## Exercise
Return, unchanged, the text of the entries from the very beginning through the line containing "Inana – Isthar – Astarté – Isis – Afrodita", including that line.

## Material provided
++++++

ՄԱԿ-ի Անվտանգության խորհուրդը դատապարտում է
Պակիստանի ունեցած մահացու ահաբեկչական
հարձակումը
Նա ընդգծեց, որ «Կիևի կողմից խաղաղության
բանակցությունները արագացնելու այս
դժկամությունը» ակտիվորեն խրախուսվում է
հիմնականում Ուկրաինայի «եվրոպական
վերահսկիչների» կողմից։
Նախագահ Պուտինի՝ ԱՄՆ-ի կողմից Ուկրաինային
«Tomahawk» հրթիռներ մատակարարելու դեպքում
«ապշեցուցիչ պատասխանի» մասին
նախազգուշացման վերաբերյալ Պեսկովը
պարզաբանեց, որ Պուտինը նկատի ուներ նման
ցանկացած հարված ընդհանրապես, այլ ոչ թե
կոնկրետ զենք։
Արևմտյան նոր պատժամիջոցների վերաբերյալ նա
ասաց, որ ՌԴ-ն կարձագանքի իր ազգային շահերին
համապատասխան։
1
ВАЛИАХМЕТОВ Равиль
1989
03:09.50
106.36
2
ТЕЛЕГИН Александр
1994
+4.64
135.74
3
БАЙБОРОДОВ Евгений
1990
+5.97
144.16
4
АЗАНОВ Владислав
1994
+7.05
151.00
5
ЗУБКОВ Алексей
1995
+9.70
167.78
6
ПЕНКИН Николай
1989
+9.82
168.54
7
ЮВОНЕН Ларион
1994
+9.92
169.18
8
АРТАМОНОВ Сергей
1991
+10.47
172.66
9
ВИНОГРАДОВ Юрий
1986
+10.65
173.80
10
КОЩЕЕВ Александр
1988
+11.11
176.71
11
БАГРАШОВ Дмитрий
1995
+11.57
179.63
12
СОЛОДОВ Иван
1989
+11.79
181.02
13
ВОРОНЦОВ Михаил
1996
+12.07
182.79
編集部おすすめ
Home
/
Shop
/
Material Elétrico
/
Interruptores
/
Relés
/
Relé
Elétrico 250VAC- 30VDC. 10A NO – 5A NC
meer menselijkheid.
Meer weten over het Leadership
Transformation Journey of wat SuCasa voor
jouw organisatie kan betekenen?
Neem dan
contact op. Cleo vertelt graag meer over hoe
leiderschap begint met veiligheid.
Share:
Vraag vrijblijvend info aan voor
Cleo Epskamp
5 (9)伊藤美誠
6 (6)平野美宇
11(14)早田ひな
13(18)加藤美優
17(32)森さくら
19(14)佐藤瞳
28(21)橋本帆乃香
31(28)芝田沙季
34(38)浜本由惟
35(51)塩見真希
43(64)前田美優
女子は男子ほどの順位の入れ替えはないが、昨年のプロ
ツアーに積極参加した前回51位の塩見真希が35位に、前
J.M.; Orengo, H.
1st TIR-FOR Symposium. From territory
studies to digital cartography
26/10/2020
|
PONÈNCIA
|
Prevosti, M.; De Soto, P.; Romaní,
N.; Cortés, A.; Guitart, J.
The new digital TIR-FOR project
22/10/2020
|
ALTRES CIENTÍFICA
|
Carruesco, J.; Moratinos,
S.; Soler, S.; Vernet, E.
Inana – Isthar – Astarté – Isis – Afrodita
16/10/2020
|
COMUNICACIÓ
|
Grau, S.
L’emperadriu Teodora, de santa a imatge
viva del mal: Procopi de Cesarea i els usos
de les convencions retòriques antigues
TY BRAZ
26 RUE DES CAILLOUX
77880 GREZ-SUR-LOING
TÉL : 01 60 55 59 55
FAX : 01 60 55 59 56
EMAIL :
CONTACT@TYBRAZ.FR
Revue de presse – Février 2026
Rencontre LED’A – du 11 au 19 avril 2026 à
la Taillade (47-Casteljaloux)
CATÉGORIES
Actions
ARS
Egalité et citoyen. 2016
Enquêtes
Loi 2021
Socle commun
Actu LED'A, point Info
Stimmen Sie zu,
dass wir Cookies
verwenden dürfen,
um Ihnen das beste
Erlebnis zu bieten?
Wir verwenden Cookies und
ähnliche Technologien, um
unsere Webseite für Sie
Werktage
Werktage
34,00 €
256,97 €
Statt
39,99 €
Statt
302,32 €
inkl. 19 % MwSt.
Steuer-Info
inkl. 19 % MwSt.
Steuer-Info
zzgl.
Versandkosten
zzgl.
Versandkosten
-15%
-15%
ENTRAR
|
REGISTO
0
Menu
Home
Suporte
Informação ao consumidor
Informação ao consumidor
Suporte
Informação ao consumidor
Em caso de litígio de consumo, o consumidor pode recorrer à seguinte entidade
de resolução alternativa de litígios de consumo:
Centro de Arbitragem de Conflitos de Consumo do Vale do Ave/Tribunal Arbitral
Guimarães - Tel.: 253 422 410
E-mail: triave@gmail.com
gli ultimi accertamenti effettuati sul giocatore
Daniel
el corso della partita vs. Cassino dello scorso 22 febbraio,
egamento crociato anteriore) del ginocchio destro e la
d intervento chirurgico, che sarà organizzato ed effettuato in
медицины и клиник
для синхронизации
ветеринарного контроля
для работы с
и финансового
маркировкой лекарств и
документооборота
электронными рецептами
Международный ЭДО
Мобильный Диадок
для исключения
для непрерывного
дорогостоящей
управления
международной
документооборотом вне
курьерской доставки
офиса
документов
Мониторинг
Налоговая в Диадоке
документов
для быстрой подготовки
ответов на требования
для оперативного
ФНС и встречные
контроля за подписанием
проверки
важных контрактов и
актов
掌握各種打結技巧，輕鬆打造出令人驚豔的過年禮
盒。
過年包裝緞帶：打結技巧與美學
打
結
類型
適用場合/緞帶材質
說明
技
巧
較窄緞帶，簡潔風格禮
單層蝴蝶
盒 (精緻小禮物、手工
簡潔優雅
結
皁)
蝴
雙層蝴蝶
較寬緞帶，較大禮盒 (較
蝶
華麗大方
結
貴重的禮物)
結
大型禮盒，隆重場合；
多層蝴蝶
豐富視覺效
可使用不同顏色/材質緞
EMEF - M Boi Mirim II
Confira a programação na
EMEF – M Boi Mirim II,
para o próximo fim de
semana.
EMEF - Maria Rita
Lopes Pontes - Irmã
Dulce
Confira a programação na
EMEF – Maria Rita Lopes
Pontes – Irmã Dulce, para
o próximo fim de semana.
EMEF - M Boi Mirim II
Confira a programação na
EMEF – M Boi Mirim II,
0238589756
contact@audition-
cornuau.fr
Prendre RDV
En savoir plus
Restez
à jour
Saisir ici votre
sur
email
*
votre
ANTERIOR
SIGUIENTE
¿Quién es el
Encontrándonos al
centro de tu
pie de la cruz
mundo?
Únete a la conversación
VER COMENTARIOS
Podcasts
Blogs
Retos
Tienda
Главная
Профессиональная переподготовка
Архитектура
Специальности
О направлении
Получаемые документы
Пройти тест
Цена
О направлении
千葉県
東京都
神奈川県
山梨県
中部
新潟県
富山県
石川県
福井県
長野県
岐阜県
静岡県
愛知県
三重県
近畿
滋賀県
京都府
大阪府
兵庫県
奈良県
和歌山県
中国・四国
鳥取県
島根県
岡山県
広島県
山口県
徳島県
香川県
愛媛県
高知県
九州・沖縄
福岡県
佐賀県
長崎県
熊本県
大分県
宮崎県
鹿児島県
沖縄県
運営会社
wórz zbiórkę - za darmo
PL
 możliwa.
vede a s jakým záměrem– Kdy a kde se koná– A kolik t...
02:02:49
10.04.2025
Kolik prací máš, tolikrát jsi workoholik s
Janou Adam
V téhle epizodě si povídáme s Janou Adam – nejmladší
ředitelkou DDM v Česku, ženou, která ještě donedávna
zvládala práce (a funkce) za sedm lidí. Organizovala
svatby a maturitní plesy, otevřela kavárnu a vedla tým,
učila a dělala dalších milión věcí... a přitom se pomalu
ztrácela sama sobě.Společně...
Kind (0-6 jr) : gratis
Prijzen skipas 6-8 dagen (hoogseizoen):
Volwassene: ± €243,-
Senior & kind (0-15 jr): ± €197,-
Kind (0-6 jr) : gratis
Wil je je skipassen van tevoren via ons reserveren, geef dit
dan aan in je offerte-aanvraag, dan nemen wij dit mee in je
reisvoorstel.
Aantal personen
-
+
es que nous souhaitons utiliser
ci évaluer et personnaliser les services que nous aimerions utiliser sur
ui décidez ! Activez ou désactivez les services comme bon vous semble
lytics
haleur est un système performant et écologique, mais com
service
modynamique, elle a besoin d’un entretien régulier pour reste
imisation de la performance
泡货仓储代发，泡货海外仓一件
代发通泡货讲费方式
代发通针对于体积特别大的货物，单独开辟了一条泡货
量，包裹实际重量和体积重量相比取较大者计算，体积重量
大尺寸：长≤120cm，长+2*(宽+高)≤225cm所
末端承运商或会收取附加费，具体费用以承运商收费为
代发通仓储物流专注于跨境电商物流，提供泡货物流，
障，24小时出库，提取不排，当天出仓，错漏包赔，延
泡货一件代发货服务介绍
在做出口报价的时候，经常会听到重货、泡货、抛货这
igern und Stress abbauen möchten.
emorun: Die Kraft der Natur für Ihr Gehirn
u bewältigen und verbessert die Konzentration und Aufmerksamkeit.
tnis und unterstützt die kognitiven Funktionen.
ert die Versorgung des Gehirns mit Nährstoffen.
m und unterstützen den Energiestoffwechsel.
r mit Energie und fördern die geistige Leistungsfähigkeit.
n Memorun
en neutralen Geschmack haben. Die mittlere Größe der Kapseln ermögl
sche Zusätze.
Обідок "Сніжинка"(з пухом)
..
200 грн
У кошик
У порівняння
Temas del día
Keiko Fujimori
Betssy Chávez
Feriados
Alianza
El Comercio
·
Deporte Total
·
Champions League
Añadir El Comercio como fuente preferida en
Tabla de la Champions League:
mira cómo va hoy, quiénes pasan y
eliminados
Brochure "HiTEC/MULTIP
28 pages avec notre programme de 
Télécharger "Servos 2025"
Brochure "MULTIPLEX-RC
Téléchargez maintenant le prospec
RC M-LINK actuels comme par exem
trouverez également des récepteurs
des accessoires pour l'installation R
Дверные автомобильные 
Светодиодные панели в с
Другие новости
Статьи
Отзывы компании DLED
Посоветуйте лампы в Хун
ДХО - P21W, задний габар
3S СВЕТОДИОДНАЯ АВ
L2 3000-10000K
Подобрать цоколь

++++++

## Exercise result
ՄԱԿ-ի Անվտանգության խորհուրդը դատապարտում է
Պակիստանի ունեցած մահացու ահաբեկչական
հարձակումը
Նա ընդգծեց, որ «Կիևի կողմից խաղաղության
բանակցությունները արագացնելու այս
դժկամությունը» ակտիվորեն խրախուսվում է
հիմնականում Ուկրաինայի «եվրոպական
վերահսկիչների» կողմից։
Նախագահ Պուտինի՝ ԱՄՆ-ի կողմից Ուկրաինային
«Tomahawk» հրթիռներ մատակարարելու դեպքում
«ապշեցուցիչ պատասխանի» մասին
նախազգուշացման վերաբերյալ Պեսկովը
պարզաբանեց, որ Պուտինը նկատի ուներ նման
ցանկացած հարված ընդհանրապես, այլ ոչ թե
կոնկրետ զենք։
Արևմտյան նոր պատժամիջոցների վերաբերյալ նա
ասաց, որ ՌԴ-ն կարձագանքի իր ազգային շահերին
համապատասխան։
1
ВАЛИАХМЕТОВ Равиль
1989
03:09.50
106.36
2
ТЕЛЕГИН Александр
1994
+4.64
135.74
3
БАЙБОРОДОВ Евгений
1990
+5.97
144.16
4
АЗАНОВ Владислав
1994
+7.05
151.00
5
ЗУБКОВ Алексей
1995
+9.70
167.78
6
ПЕНКИН Николай
1989
+9.82
168.54
7
ЮВОНЕН Ларион
1994
+9.92
169.18
8
АРТАМОНОВ Сергей
1991
+10.47
172.66
9
ВИНОГРАДОВ Юрий
1986
+10.65
173.80
10
КОЩЕЕВ Александр
1988
+11.11
176.71
11
БАГРАШОВ Дмитрий
1995
+11.57
179.63
12
СОЛОДОВ Иван
1989
+11.79
181.02
13
ВОРОНЦОВ Михаил
1996
+12.07
182.79
編集部おすすめ
Home
/
Shop
/
Material Elétrico
/
Interruptores
/
Relés
/
Relé
Elétrico 250VAC- 30VDC. 10A NO – 5A NC
meer menselijkheid.
Meer weten over het Leadership
Transformation Journey of wat SuCasa voor
jouw organisatie kan betekenen?
Neem dan
contact op. Cleo vertelt graag meer over hoe
leiderschap begint met veiligheid.
Share:
Vraag vrijblijvend info aan voor
Cleo Epskamp
5 (9)伊藤美誠
6 (6)平野美宇
11(14)早田ひな
13(18)加藤美優
17(32)森さくら
19(14)佐藤瞳
28(21)橋本帆乃香
31(28)芝田沙季
34(38)浜本由惟
35(51)塩見真希
43(64)前田美優
女子は男子ほどの順位の入れ替えはないが、昨年のプロ
ツアーに積極参加した前回51位の塩見真希が35位に、前
J.M.; Orengo, H.
1st TIR-FOR Symposium. From territory
studies to digital cartography
26/10/2020
|
PONÈNCIA
|
Prevosti, M.; De Soto, P.; Romaní,
N.; Cortés, A.; Guitart, J.
The new digital TIR-FOR project
22/10/2020
|
ALTRES CIENTÍFICA
|
Carruesco, J.; Moratinos,
S.; Soler, S.; Vernet, E.
Inana – Isthar – Astarté – Isis – Afrodita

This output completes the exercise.